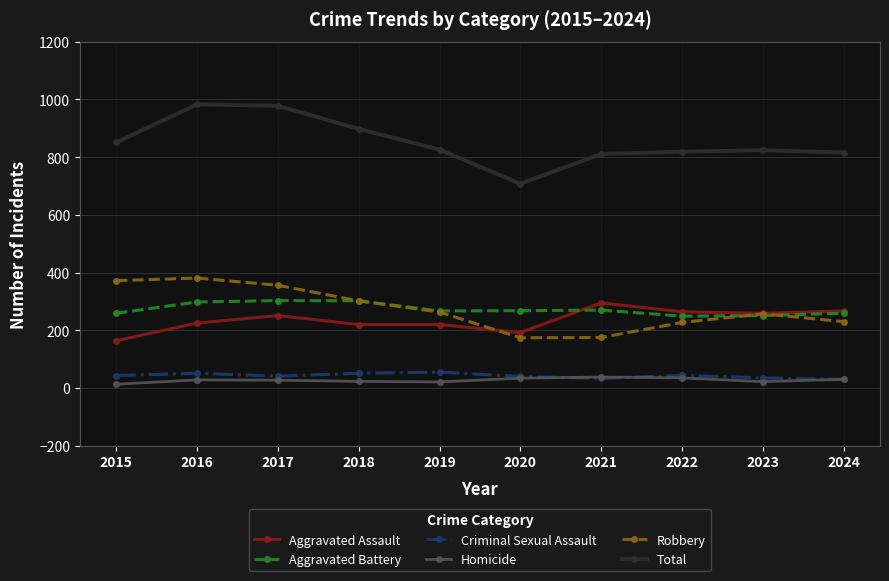

What is the average value of the Total series?

851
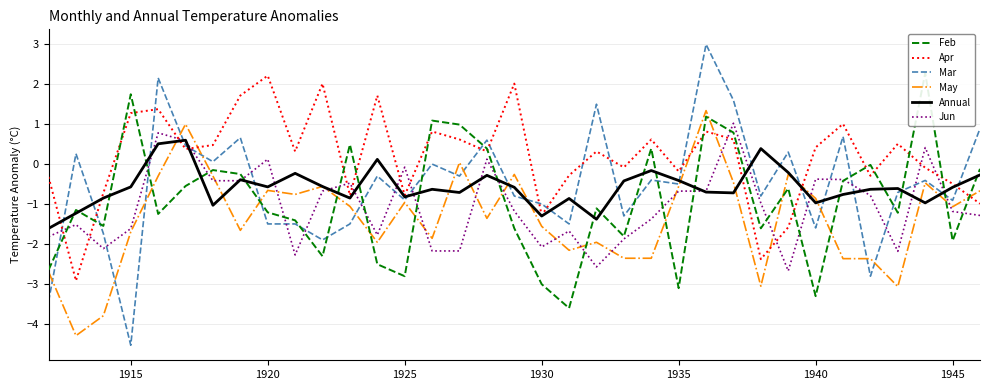

The value of Jun at 1940 is -0.4. True or false?

True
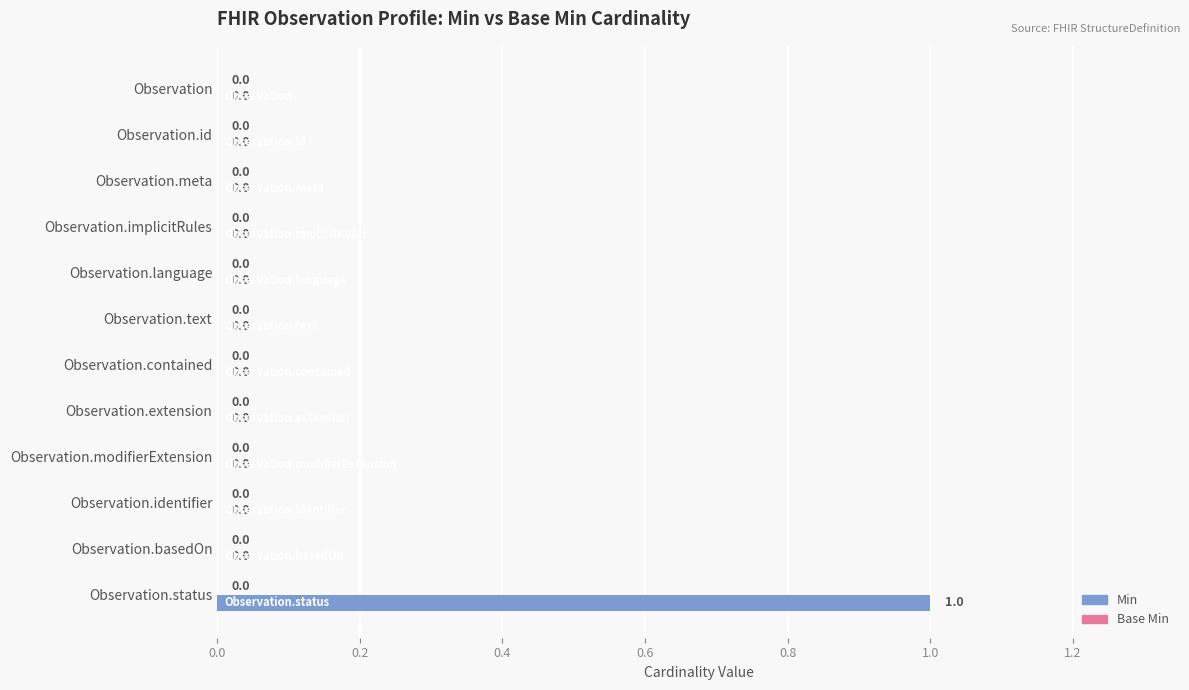

Count the number of values greater than 0.

1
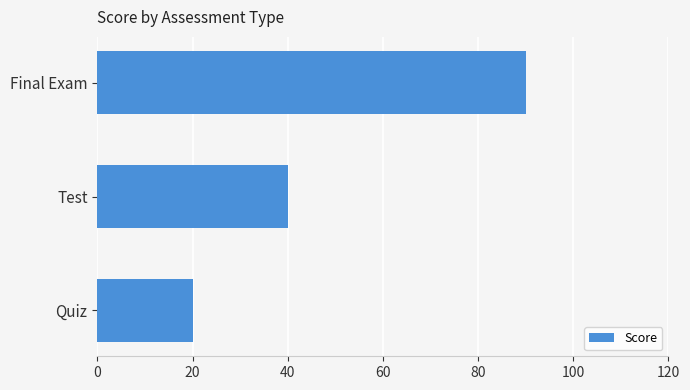

Reading bottom to top, transcribe all the data shown in this chart.

Quiz=20	Test=40	Final Exam=90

▬▬▬▬▬▬

▶ **WORK TO COMPLETE**
Copy the data above word for word, leaving out the pictures.

▶ **WRITTEN RESPONSE**
What is the average value of the Total series?

851

The value of Jun at 1940 is -0.4. True or false?

True

Count the number of values greater than 0.

1

Reading bottom to top, transcribe all the data shown in this chart.

Quiz=20	Test=40	Final Exam=90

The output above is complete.